3 of 417 comments (clear)

  1. Bug Details by Talian · · Score: 5, Informative

    Before everyone freaks out, take a look at the bug notes to get the details.

    Exploitation requires the javascript bug AND a whitelisted site. The only default whitelisted site is the update.mozilla.org, and they have made changes to mitigate the problem on their end.

    So unless you've whitelisted a lot of extra sites to install themes or extensions, this is not a huge risk. To be sure, disable install "Allow websites to install software" under options | web features, and if really worried, disable javascript.

    1. Re:Bug Details by That's+Unpossible! · · Score: 5, Informative

      eah, I don't really see how this "exploit" is really an exploit at all. If you whitelist a site, that means you can already install an XPI from that site. Extensions can easily to "bad" things of one sort or another (delete bookmarks or hide all the GUI widgets or something). You have to go add a site to the whitelist, it isn't like it can add itself somehow.

      RTFA. The site that runs the exploit does not have to be on the site you whitelisted. Part of the exploit is that it can pretend to be a site you whitelisted. The other part is that it can sneak in some javascript code where it shouldn't be able to (an icon url).

      Contrary to the grandparent post, it is not enough that mozilla has updated their site.
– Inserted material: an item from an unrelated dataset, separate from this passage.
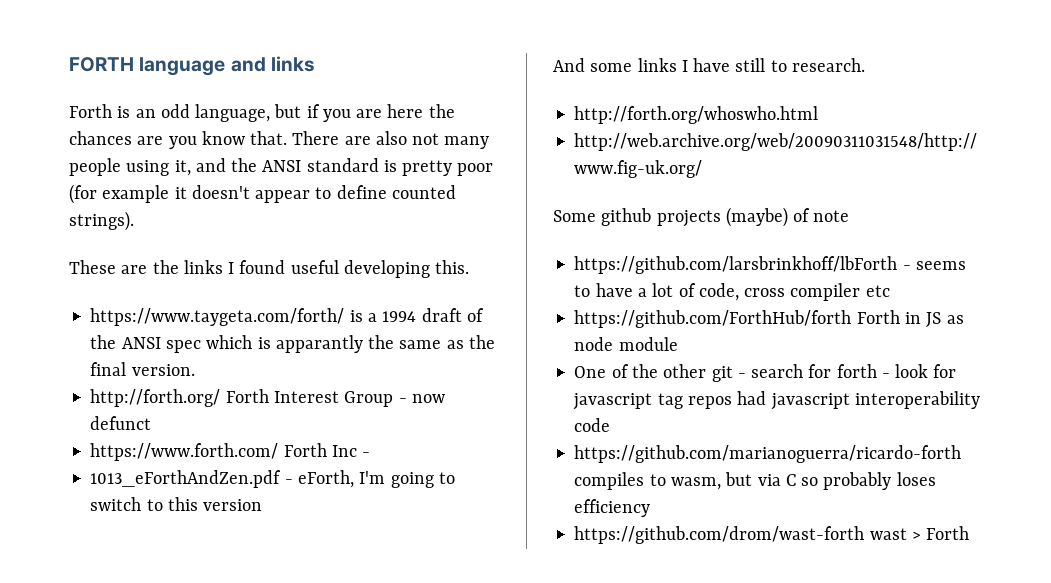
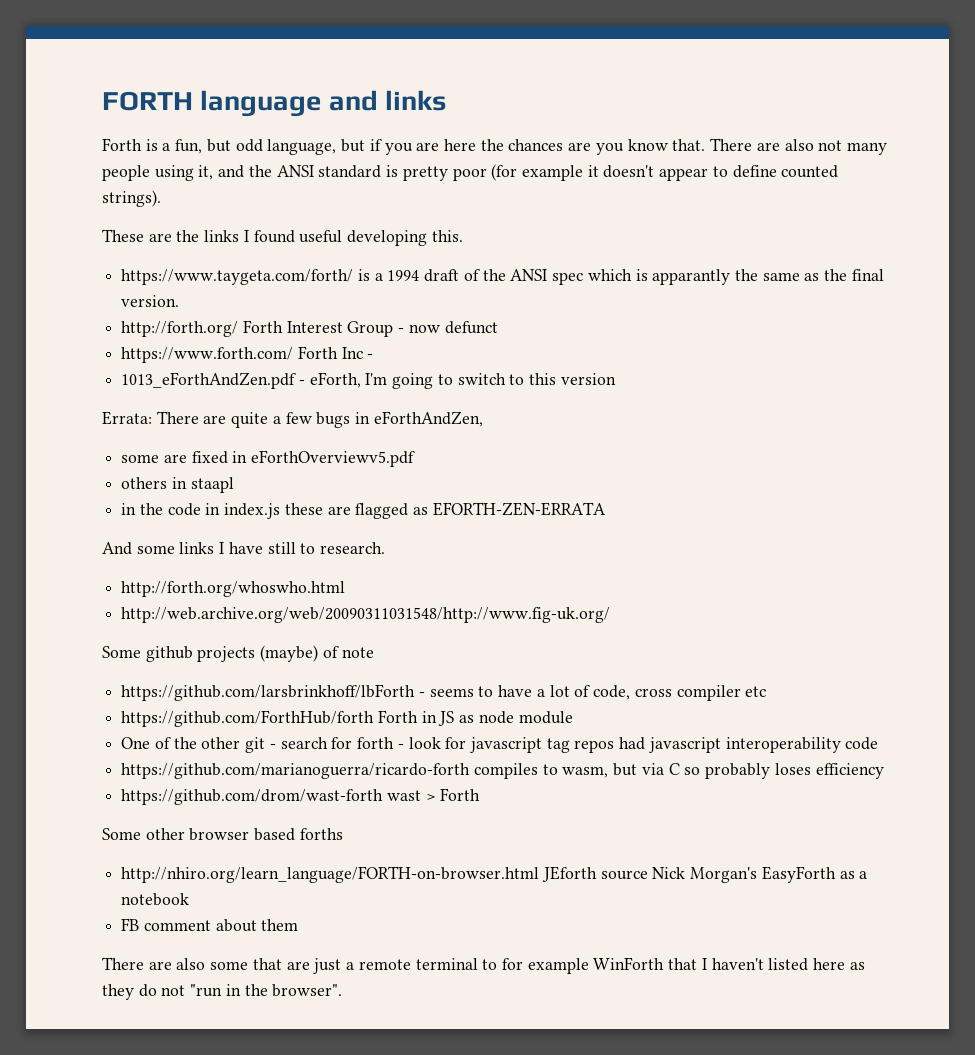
[135,109,156,118] an -> [162,139,231,154] a fun, but
(263, 505) none -> [102,411,483,428] [121,450,416,467] [121,477,234,493] [121,502,606,519] // Errata: There are quite a few bugs in eForthAndZen, // some are fixed in eForthOverviewv5.pdf // others in staapl // in the code in index.js these are flagged as EFORTH-ZEN-ERRATA
(970, 533) none -> [102,828,343,841] [121,866,868,883] [121,893,190,906] [121,918,299,932] [102,957,865,974] [102,984,343,1000] // Some other browser based forths // http://nhiro.org/learn_language/FORTH-on-browser.html JEforth source Nick Morgan's EasyForth as a notebook // FB comment about them // There are also some that are just a remote terminal to for example WinForth that I haven't listed here as they do not "run in the browser".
That mitigates only part of the problem, and only if you haven't whitelisted other sites.

      Until 1.0.4 comes out, disable javascript.

      --
      Ironically, the word ironically is often used incorrectly.
  2. Solution by cryptocom · · Score: 5, Informative

    Tools/Options/Web Features/"Allow web sites to install software" - uncheck it. I don't know why this isn't unchecked by default.

    --
    It takes just a moment and an action to destroy. It takes some time and thought to create.